Perry Students have the choice to vote in person and through mail-in ballots in November.

This election year, Americans have been reminded just how important a vote is. While much of the coverage has been focused on the presidential election, state legislative races are happening nationwide as well. Here in Arizona, many electoral races occur, from executive positions like governors and mayors, but also legislative positions as well. With hundreds of students turning 18, new demographics are emerging and may decide the outcome of elections across the board.

Since the 26th amendment came into effect in 1972, the young voters have played an increasingly important role in nationwide elections, and the 2016 presidential election was no exception. With an overall increase in voter turnout for the 18-29 age range according to the United States Census Bureau, 46.1 percent of registered voters cast their ballots. With voter turnouts for young people being relatively low, compared to older generations, many are not only voting, but participating in ballot counting, or working the Voting booth.
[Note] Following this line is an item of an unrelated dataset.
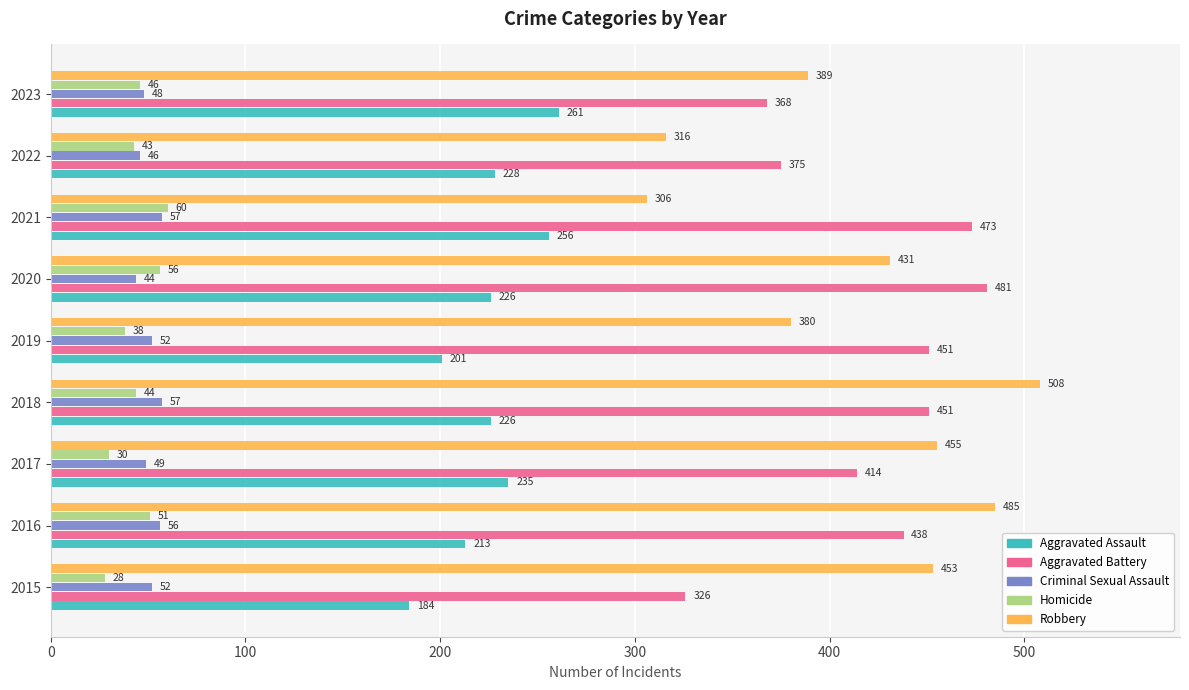

How many categories are shown in the chart?

9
Programs like Step UP allow students to work the polls in Maricopa county, and with coronavirus lockdowns still in full effect, this program, like many others around the country, has been canceled. In an email response, a Step UP representative expressed their hesitance to recruit high school students as poll workers, “This decision was based on the ongoing pandemic, the uncertainty of school district changes/ dates of operation, longer work assignments, and lacking enough locations to staff a large number of students”. Despite the cancellation of this program, students can still expect a presence at voting booths across the country, as well as mail-in options providing a contactless way to participate in the election process.

The involvement of students in the election doesn’t end there, as many over the age of 18 have chosen to vote in November. Seniors like Zachary Linton are choosing to fulfill their civic responsibility. Every year, clubs and organizations on campus work to register eligible students to vote. Come November, Linton plans to vote in person, citing his concern for the mail-in ballots being thrown out “I believe that in-person there won’t be any interference”. Concerns surrounding both methods of voting have plagued the 2020 election since the outbreak of the Coronavirus in the United States in mid-march, and with November only two months away, time is running out for a solution.